I think I'd remember if I were your mother.

And if you can't get any authority to agree with spell HYPHEN bound instead of spellbound, why won't you just give it up? Think hidebound and go from there.

Hidebound slave to proper spelling,

Rex Parker

O Not My Mother, don't be cross (like my mother). I admit to your technical correctness. Think of the hyphen - as well as my stubbornly persisting in my wrongness - as a curious (if not lovable) eccentricity.

You may continue to address me as "Darling," though. I like that.

Thanks for reading (I do mean that),
RP

Anonymous

"Inedible" stinks. So there.

Anonymous

God, I love your work, Rex.

Rob M

Hey Rex. Recently signed up for the iPad app and decided to puzzle along with your blogs archive. Best guess for diamond cutter is that a swing is slangily referred to as a cut, ergo Sosa, not known for his outfielding prowess, is a diamond cutter?

Rob M

Hi Rex. I recently signed up for the iPad app and I'm now puzzling through the blog archive. I think diamond cutter is referring to baseball slangs use of the word cut to describe a swing. Enjoying your evolution as a critical voice!

Di

I love doing the archive puzzles and then seeing what you had to say about them.

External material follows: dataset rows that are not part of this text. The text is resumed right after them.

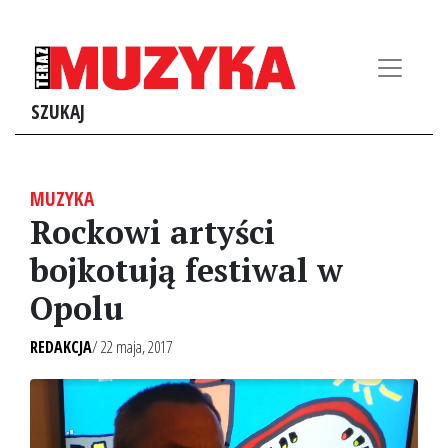
SZUKAJ
MUZYKA
Rockowi artyści
bojkotują festiwal w
Opolu
REDAKCJA
/ 22 maja, 2017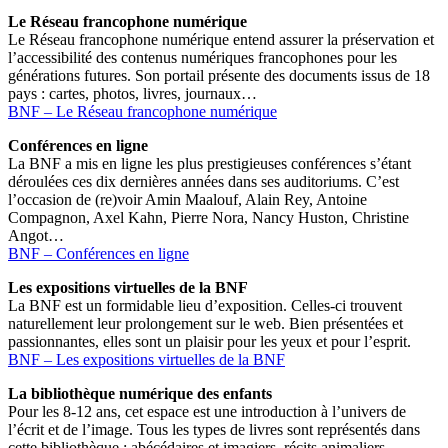
Le Réseau francophone numérique
Le Réseau francophone numérique entend assurer la préservation et
l’accessibilité des contenus numériques francophones pour les
générations futures. Son portail présente des documents issus de 18
pays : cartes, photos, livres, journaux…
BNF – Le Réseau francophone numérique
Conférences en ligne
La BNF a mis en ligne les plus prestigieuses conférences s’étant
déroulées ces dix dernières années dans ses auditoriums. C’est
l’occasion de (re)voir Amin Maalouf, Alain Rey, Antoine
Compagnon, Axel Kahn, Pierre Nora, Nancy Huston, Christine
Angot…
BNF – Conférences en ligne
Les expositions virtuelles de la BNF
La BNF est un formidable lieu d’exposition. Celles-ci trouvent
naturellement leur prolongement sur le web. Bien présentées et
passionnantes, elles sont un plaisir pour les yeux et pour l’esprit.
BNF – Les expositions virtuelles de la BNF
La bibliothèque numérique des enfants
Pour les 8-12 ans, cet espace est une introduction à l’univers de
l’écrit et de l’image. Tous les types de livres sont représentés dans
cette bibliothèque : abécédaires et imagiers, récits animaliers,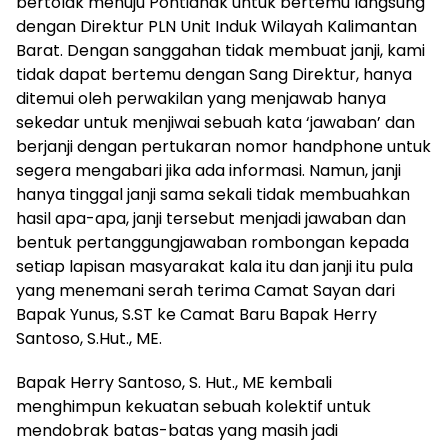
bertolak menuju Pontianak untuk bertemu langsung
dengan Direktur PLN Unit Induk Wilayah Kalimantan
Barat. Dengan sanggahan tidak membuat janji, kami
tidak dapat bertemu dengan Sang Direktur, hanya
ditemui oleh perwakilan yang menjawab hanya
sekedar untuk menjiwai sebuah kata ‘jawaban’ dan
berjanji dengan pertukaran nomor handphone untuk
segera mengabari jika ada informasi. Namun, janji
hanya tinggal janji sama sekali tidak membuahkan
hasil apa-apa, janji tersebut menjadi jawaban dan
bentuk pertanggungjawaban rombongan kepada
setiap lapisan masyarakat kala itu dan janji itu pula
yang menemani serah terima Camat Sayan dari
Bapak Yunus, S.ST ke Camat Baru Bapak Herry
Santoso, S.Hut., ME.
Bapak Herry Santoso, S. Hut., ME kembali
menghimpun kekuatan sebuah kolektif untuk
mendobrak batas-batas yang masih jadi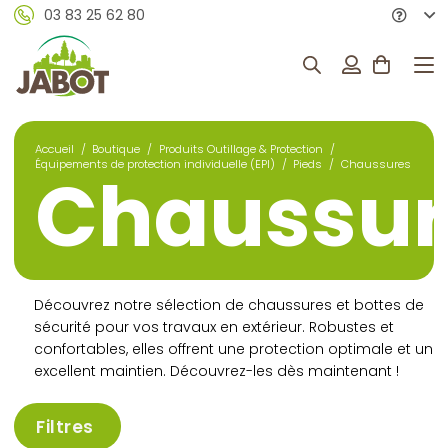
03 83 25 62 80
Accueil
/
Boutique
/
Produits Outillage & Protection
/
Équipements de protection individuelle (EPI)
/
Pieds
/
Chaussures
Chaussur
Découvrez notre sélection de chaussures et bottes de
sécurité pour vos travaux en extérieur. Robustes et
confortables, elles offrent une protection optimale et un
excellent maintien. Découvrez-les dès maintenant !
Filtres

This post touched me because of your comments about Elizabeth Edwards. I met her at a book signing at Quail Ridge Books in Raleigh NC. She showed up in slacks and a kind of ratty sweater with her hair a little messy. Immediately put everyone at ease because she just looked like one of us.

She spoke beautifully and straight from the heart. And took the time to really talk to each person whose book she signed. I still cherish that signed copy.